Reputation: 943
I am attempting to build a Partial Least Squares Path Model using 'plspm'. After reading through the tutorial and formatting my data I am getting hung up on an error:
"Error in if (w.dif < tol || itermax == iter) break : missing value where TRUE/FALSE needed".
I assume that this error is the result of missing values for some of the latent variables (e.g. Soil_Displaced) has a lot of NAs because this variable was only measured in a subset of the replicates in the experiment. Is there a way to get around this error and work with variables with a lot of missing values. I am attaching my code and dateset here and the dataset can also be found in this dropbox file; https://www.dropbox.com/sh/51x08p4yf5qlbp5/-al2pwdCol
this is my code for now:
# inner model matrix
warming = c(0,0,0,0,0,0)
Treatment=c(0,0,0,0,0,0)
Soil_Displaced = c(1,1,0,0,0,0)
Mass_Lost_10mm = c(1,1,0,0,0,0)
Mass_Lost_01mm = c(1,1,0,0,0,0)
Daily_CO2 = c(1,1,0,1,0,0)
Path_inner = rbind(warming, Treatment, Soil_Displaced, Mass_Lost_10mm, Mass_Lost_01mm,Daily_CO2 )
innerplot(Path_inner)
#develop the outter model
Path_outter = list (3, 4:5, 6, 7, 8, 9)
# modes
#designates the model as a reflective model
Path_modes = rep("A", 6)
# Run it plspm(Data, inner matrix, outer list, modes)

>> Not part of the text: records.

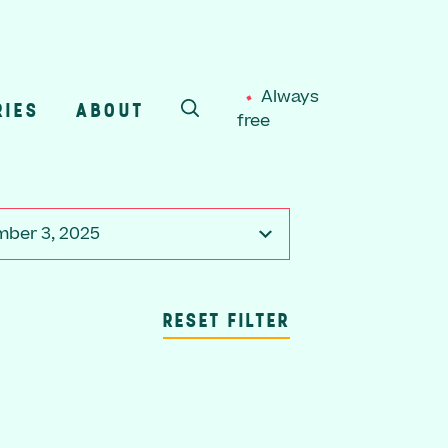
Always
RIES
ABOUT
free
SEARCH
ber 3, 2025
RESET FILTER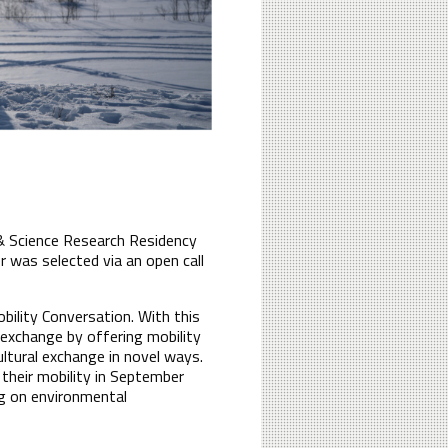
 & Science Research Residency
 was selected via an open call
bility Conversation. With this
l exchange by offering mobility
ultural exchange in novel ways.
their mobility in September
ng on environmental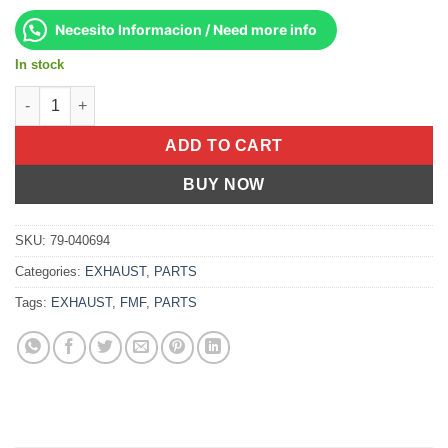
Necesito Informacion / Need more info
In stock
Product quantity
ADD TO CART
BUY NOW
SKU:
79-040694
Categories:
EXHAUST
,
PARTS
Tags:
EXHAUST
,
FMF
,
PARTS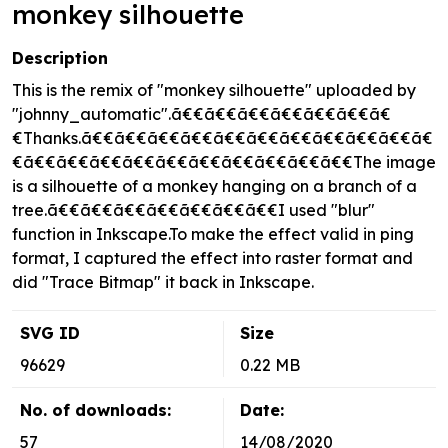
monkey silhouette
Description
This is the remix of "monkey silhouette" uploaded by
"johnny_automatic".ã€€ã€€ã€€ã€€ã€€ã€€ã€
€Thanks.ã€€ã€€ã€€ã€€ã€€ã€€ã€€ã€€ã€€ã€€ã€
€ã€€ã€€ã€€ã€€ã€€ã€€ã€€ã€€ã€€ã€€The image
is a silhouette of a monkey hanging on a branch of a
tree.ã€€ã€€ã€€ã€€ã€€ã€€ã€€I used "blur"
function in Inkscape.To make the effect valid in ping
format, I captured the effect into raster format and
did "Trace Bitmap" it back in Inkscape.
SVG ID
Size
96629
0.22 MB
No. of downloads:
Date:
57
14/08/2020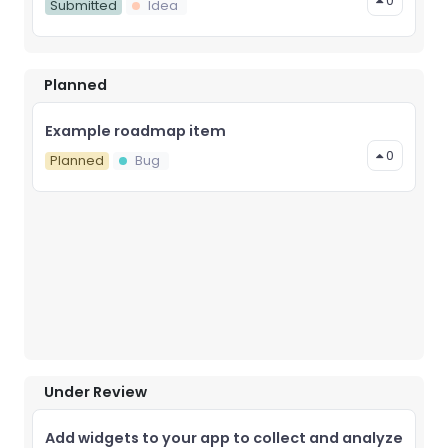
0
Submitted
Idea
Planned
Example roadmap item
0
Planned
Bug
Under Review
Add widgets to your app to collect and analyze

Path_pls = plspm(data.2011, Path_inner, Path_outter, Path_modes)
Any input on this issue would be helpful. Thanks!
Upvotes: 1
Views: 2062
Reputation: 2425
plspm does work limited with missing values, you have to set the scaling to numeric.

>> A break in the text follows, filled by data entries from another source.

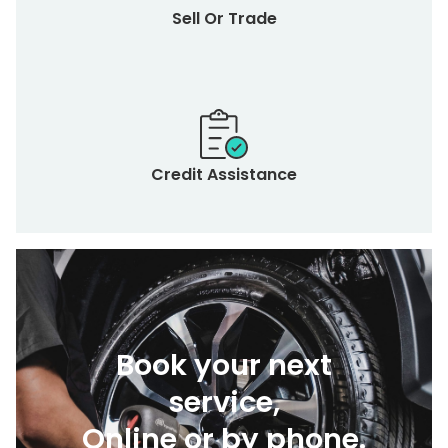
Sell Or Trade
Credit Assistance
Book your next
service,
Online or by phone.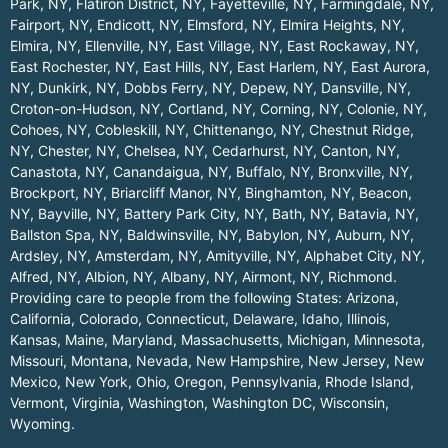
Park, NY
,
Flatiron District, NY
,
Fayetteville, NY
,
Farmingdale, NY
,
Fairport, NY
,
Endicott, NY
,
Elmsford, NY
,
Elmira Heights, NY
,
Elmira, NY
,
Ellenville, NY
,
East Village, NY
,
East Rockaway, NY
,
East Rochester, NY
,
East Hills, NY
,
East Harlem, NY
,
East Aurora,
NY
,
Dunkirk, NY
,
Dobbs Ferry, NY
,
Depew, NY
,
Dansville, NY
,
Croton-on-Hudson, NY
,
Cortland, NY
,
Corning, NY
,
Colonie, NY
,
Cohoes, NY
,
Cobleskill, NY
,
Chittenango, NY
,
Chestnut Ridge,
NY
,
Chester, NY
,
Chelsea, NY
,
Cedarhurst, NY
,
Canton, NY
,
Canastota, NY
,
Canandaigua, NY
,
Buffalo, NY
,
Bronxville, NY
,
Brockport, NY
,
Briarcliff Manor, NY
,
Binghamton, NY
,
Beacon,
NY
,
Bayville, NY
,
Battery Park City, NY
,
Bath, NY
,
Batavia, NY
,
Ballston Spa, NY
,
Baldwinsville, NY
,
Babylon, NY
,
Auburn, NY
,
Ardsley, NY
,
Amsterdam, NY
,
Amityville, NY
,
Alphabet City, NY
,
Alfred, NY
,
Albion, NY
,
Albany, NY
,
Airmont, NY
,
Richmond
.
Providing care to people from the following States:
Arizona
,
California
,
Colorado
,
Connecticut
,
Delaware
,
Idaho
,
Illinois
,
Kansas
,
Maine
,
Maryland
,
Massachusetts
,
Michigan
,
Minnesota
,
Missouri
,
Montana
,
Nevada
,
New Hampshire
,
New Jersey
,
New
Mexico
,
New York
,
Ohio
,
Oregon
,
Pennsylvania
,
Rhode Island
,
Vermont
,
Virginia
,
Washington
,
Washington DC
,
Wisconsin
,
Wyoming
.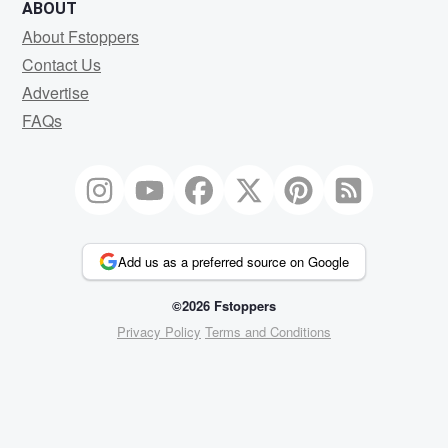
ABOUT
About Fstoppers
Contact Us
Advertise
FAQs
Add us as a preferred source on Google
©2026 Fstoppers
Privacy Policy
Terms and Conditions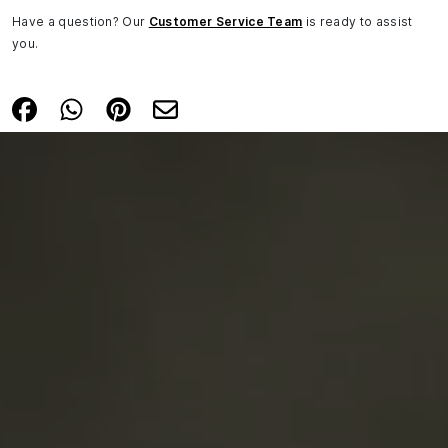
Have a question? Our
Customer Service Team
is ready to assist
you.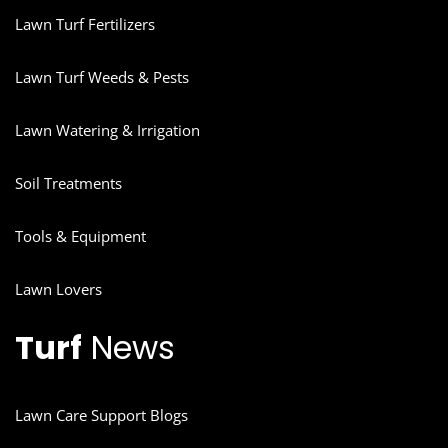
Lawn Turf Fertilizers
Lawn Turf Weeds & Pests
Lawn Watering & Irrigation
Soil Treatments
Tools & Equipment
Lawn Lovers
Turf
News
Lawn Care Support Blogs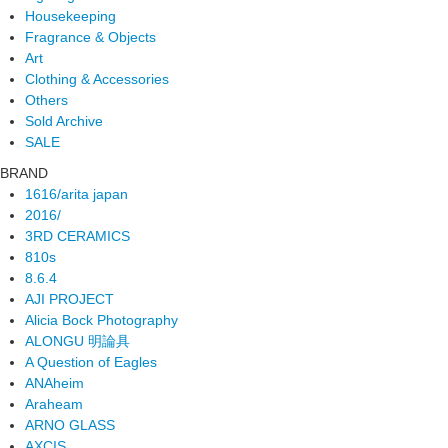
Housekeeping
Fragrance & Objects
Art
Clothing & Accessories
Others
Sold Archive
SALE
BRAND
1616/arita japan
2016/
3RD CERAMICS
810s
8.6.4
AJI PROJECT
Alicia Bock Photography
ALONGU 明論具
A Question of Eagles
ANAheim
Araheam
ARNO GLASS
AXCIS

for your example the code looks as follows:
example_scaling = list(c("NUM"),
c("NUM", "NUM"),
c("NUM"),
c("NUM"),
c("NUM"),
c("NUM"))
Path_pls = plspm(data.2011, Path_inner, Path_outter, Path_modes, scaling = example_scaling)
But heres the limitation:
However if your dataset contains one observation where all indicators of a latent variable are missing values, this won't work.
First Case: F.e. the latent variable "Treatment" has 2 indicators, if one of them is NA, it works fine.
Second Case: But if there is just one observation where both indicators are NA, it won't work.
Since youre measuring the other 5 latent variables with just one indicator and you say your data contains lots of missing values, the second one will likely be the case.
Upvotes: 2
Reputation: 943
PLSPM will not work with missing values therefore I had to interpolate some of the missing values from known observations. When this was done the code above worked great!.
Upvotes: 0